Skip to content

Circuit Breakers

Introduction

When the downstream microservice has been failing for some time, retries may not be the best thing to do. Retries will keep sending requests to the microservices trying to succeed no matter what.

That's a pretty selfish strategy that further leads to overloading the microservice, wasting time and resources of all upstream microservices that are waiting for the failed one.

What if we could fail as soon as we understood that odds to get a successful response was small? Circuit breakers are designed exactly for this.

Generally, circuit breakers are calculating some statistics about failed responses. At some point, they block all actions or requests that go through them for some time. That time is our hope that it's going to be enough for the downstream service to recover.

Use Cases

  • Monitor and isolate subsystems. Breakers are a great way to implement the effective white-box monitoring as they divide the whole system into subsystems. If one of the subsystems is failing, breakers dispatch metrics needed to efficiently locate the problem.
  • Fail fast and efficiently if the failure is persisting for a long time. Improve latency of the requests in case of failures
  • Shed the load from the downstream subsystem in case of failure

States

Circuit breakers are implemented as state machines. The following states are supported:

  • Working (a.k.a. the closed state) - the system is healthy. Actions are executed.
  • Failing (a.k.a. the open state) - the system is failing. No actions are executed.
  • Recovering (a.k.a. the half-open state) - the recovery delay is over and now the system is being probed

Note

Hyx doesn't follow the traditional state names inspired by the electrical circuit breaker. We believe that you could find more straightforward names if you look outside that analogy.

Usage

The breakers come into two flavors:

import asyncio
from typing import Any

import httpx

from hyx.circuitbreaker import consecutive_breaker


class InventoryTemporaryError(RuntimeError):
    """
    Occurs when the inventory microservice is temporary inaccessible
    """


breaker = consecutive_breaker(
    exceptions=(InventoryTemporaryError,),
    failure_threshold=5,
    recovery_time_secs=30,
)


@breaker
async def get_product_qty_left(product_sku: str) -> dict[str, Any]:
    async with httpx.AsyncClient() as client:
        response = await client.get(f"http://inventory.shop/{product_sku}/")

        if response.status_code >= 500:
            raise InventoryTemporaryError

        return response.json()


asyncio.run(get_product_qty_left("guido-van-rossum-portrait"))
import asyncio
from typing import Any

import httpx

from hyx.circuitbreaker import consecutive_breaker


class InventoryTemporaryError(RuntimeError):
    """
    Occurs when the inventory microservice is temporary inaccessible
    """


breaker = consecutive_breaker(
    exceptions=(InventoryTemporaryError,),
    failure_threshold=5,
    recovery_time_secs=30,
)

* * * * * * * * *

*LIST OF TASKS:*
a. Update the circuit breakers page by writing out everything from "Introduction" down to "exactly for this." again, putting "greedy" in place of "selfish".
b. On the circuit breakers page, what name does Hyx give to the half-open state?
c. Do these statements agree with the circuit breakers page? Answer yes or no for each, and quote the deciding words. (i) Circuit breakers are built as state machines. (ii) Actions still run while a breaker is in the failing state. (iii) Hyx keeps the traditional state names taken from electrical circuit breakers.

*DATASET EXTRACT:*
* * * * * * * * *

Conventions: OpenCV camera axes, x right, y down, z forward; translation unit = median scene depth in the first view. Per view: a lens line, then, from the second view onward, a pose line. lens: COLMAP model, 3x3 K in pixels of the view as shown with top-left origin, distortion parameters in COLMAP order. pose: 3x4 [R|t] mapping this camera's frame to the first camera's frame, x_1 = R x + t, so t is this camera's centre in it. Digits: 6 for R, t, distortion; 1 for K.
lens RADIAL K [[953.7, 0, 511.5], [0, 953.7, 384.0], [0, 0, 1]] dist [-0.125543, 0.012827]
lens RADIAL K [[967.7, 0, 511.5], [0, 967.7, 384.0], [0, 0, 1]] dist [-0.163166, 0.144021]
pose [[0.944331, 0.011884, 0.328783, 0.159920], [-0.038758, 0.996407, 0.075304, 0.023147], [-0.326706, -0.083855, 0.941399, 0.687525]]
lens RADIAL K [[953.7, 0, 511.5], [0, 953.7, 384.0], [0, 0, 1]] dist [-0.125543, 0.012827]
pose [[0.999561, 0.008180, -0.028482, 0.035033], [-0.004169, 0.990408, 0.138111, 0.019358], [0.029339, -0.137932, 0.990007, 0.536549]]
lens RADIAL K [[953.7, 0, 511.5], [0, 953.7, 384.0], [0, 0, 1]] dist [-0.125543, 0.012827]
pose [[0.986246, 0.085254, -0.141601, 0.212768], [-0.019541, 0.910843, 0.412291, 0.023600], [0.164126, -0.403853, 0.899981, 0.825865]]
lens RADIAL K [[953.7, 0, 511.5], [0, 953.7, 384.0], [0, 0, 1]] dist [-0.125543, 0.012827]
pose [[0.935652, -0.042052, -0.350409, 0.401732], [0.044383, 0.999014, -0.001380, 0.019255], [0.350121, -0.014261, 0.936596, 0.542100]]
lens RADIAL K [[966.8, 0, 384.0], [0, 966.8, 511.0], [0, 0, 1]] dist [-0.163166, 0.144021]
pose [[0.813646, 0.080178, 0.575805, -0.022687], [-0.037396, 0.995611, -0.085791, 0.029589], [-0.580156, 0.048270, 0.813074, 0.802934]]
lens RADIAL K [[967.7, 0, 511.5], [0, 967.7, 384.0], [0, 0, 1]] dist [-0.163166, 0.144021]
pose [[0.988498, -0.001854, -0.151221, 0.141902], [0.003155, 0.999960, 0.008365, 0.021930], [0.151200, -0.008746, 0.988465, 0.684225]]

* * * * * * * * *

*RESULTS:*
a.
Introduction

When the downstream microservice has been failing for some time, retries may not be the best thing to do. Retries will keep sending requests to the microservices trying to succeed no matter what.

That's a pretty greedy strategy that further leads to overloading the microservice, wasting time and resources of all upstream microservices that are waiting for the failed one.

What if we could fail as soon as we understood that odds to get a successful response was small? Circuit breakers are designed exactly for this.

b. Recovering

c.
(i) Yes: "Circuit breakers are implemented as state machines."
(ii) No: "Failing (a.k.a. the open state) - the system is failing. No actions are executed."
(iii) No: "Hyx doesn't follow the traditional state names inspired by the electrical circuit breaker."